Ransome ducked down and snatched the speaker from the boatswain’s mate.

‘Obey that order and stand awayl’ He pictured the man’s face, one more lieutenant like Scythe’s C.O., called Paul Allfrey. He came from the Isle of Wight.

‘I can’t, sir!’ His voice ebbed and flowed through the roar of explosions. ‘The L.C.T. is full of wounded! Must get a tow-line rigged!

Just when you thought that death was elsewhere. Ransome snapped, ‘Affirmative. We will assist you.’ He ran back to the forepart of the bridge again. ‘Signal Ranger to assume command. Then make a signal to Bedworth. We are assisting.’

He stared down at the side-deck and saw the corpses being lashed down under some bloodstained canvas. He knew them all. Reeves especially. A good man who had been hoping to take a petty officer’s course.

‘Get down there, Number One. The Buffer and the Gunner (T) will assist you. A towing job is never easy, and we’ve not much time.’

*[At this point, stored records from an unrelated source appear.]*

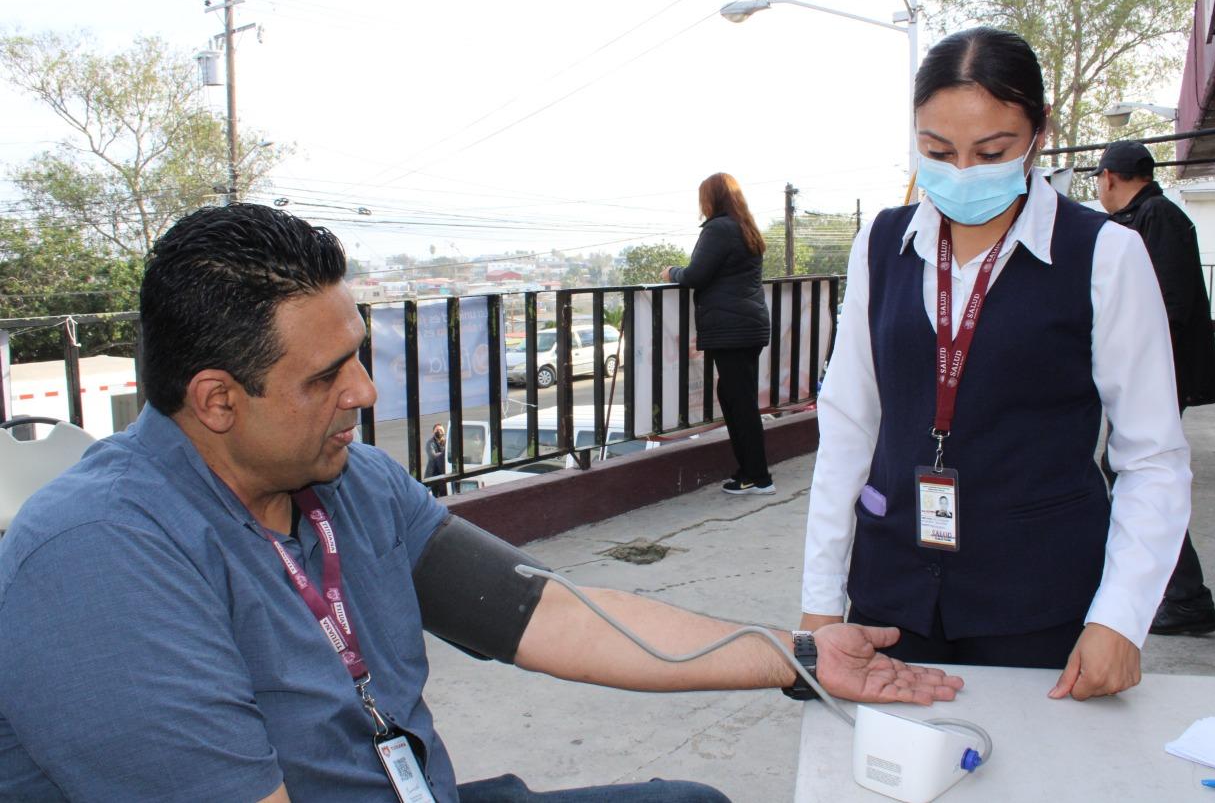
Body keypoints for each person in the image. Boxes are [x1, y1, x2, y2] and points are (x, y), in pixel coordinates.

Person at [0, 203, 963, 803]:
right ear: (216, 399)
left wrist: (789, 657)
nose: (367, 394)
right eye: (327, 375)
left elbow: (540, 609)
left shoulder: (349, 482)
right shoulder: (95, 562)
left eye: (363, 355)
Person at [799, 27, 1192, 702]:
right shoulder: (880, 246)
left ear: (1040, 132)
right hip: (891, 595)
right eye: (937, 151)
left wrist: (1120, 617)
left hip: (1038, 602)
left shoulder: (1104, 255)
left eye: (991, 152)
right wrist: (820, 600)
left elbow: (1153, 455)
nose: (961, 172)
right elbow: (847, 428)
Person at [1092, 139, 1215, 636]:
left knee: (1138, 469)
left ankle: (1187, 597)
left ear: (1110, 177)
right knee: (1122, 467)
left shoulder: (1159, 219)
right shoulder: (1143, 218)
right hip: (1154, 369)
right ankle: (1176, 591)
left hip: (1162, 372)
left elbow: (1164, 304)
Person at [660, 173, 774, 495]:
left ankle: (758, 477)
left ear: (712, 198)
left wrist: (671, 272)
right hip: (749, 325)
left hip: (731, 329)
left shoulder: (718, 229)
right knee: (738, 399)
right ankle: (750, 472)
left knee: (740, 404)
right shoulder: (745, 226)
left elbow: (695, 275)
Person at [427, 422, 447, 497]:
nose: (439, 432)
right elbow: (432, 456)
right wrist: (443, 454)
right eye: (437, 430)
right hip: (433, 474)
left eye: (441, 430)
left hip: (443, 473)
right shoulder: (430, 443)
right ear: (433, 432)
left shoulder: (446, 442)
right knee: (435, 496)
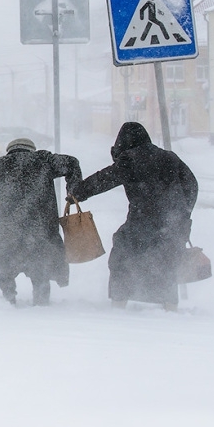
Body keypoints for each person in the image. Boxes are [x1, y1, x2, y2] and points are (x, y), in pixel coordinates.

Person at [70, 122, 198, 311]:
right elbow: (192, 184)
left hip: (144, 221)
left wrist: (78, 192)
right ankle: (170, 308)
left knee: (122, 255)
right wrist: (182, 212)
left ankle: (119, 303)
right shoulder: (169, 157)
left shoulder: (131, 159)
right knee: (167, 262)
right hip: (173, 223)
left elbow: (105, 179)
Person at [0, 137, 82, 306]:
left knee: (3, 267)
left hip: (8, 230)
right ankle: (41, 306)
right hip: (40, 230)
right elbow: (72, 162)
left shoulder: (0, 165)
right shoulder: (45, 160)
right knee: (40, 272)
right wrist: (73, 191)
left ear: (9, 150)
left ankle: (9, 302)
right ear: (31, 150)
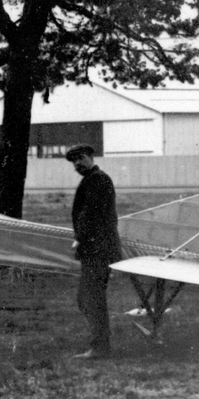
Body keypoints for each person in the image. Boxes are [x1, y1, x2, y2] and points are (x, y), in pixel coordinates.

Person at [66, 144, 121, 359]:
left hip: (99, 249)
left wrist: (80, 240)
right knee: (88, 297)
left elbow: (90, 214)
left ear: (90, 157)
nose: (77, 164)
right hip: (96, 249)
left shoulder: (98, 179)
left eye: (80, 158)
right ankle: (100, 344)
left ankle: (100, 347)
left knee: (90, 297)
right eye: (73, 161)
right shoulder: (94, 179)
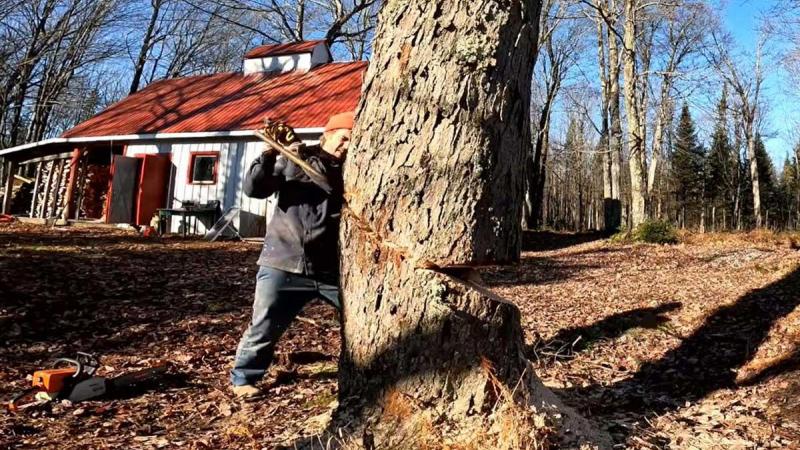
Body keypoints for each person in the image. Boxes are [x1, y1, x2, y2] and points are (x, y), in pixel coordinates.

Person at [231, 112, 354, 399]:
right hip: (284, 261)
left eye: (353, 140)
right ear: (327, 134)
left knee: (359, 319)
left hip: (330, 268)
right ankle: (244, 379)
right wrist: (269, 155)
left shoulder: (353, 170)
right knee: (264, 325)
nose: (346, 145)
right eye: (343, 137)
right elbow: (254, 189)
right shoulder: (294, 157)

‘Oh God!’ Morgan clutched the rail and pointed as Dunlin took a direct hit just abaft her squat bridge. She was smaller than the other minesweepers, and the shell seemed to tear her upperworks apart in one blinding flash of fire. Falling debris, her mast and radar lantern hurled over the side and the sea pockmarked with falling fragments. Two more columns shot up in a tight straddle, and even above the roar of gunfire they heard the grating crash of splinters gouging through steel.

Hargrave had gone, and Ransome watched the gap between the ships narrowing.

‘Cox’n?’ He raised his eyes level with the glass screen. ‘Bring her round to port. Hold her on a bearing with the L.C.T.’s stern.’ It cut out the confusion of too many helm orders, and Beckett, injured or not, knew Rob Roy’s behaviour better than anyone.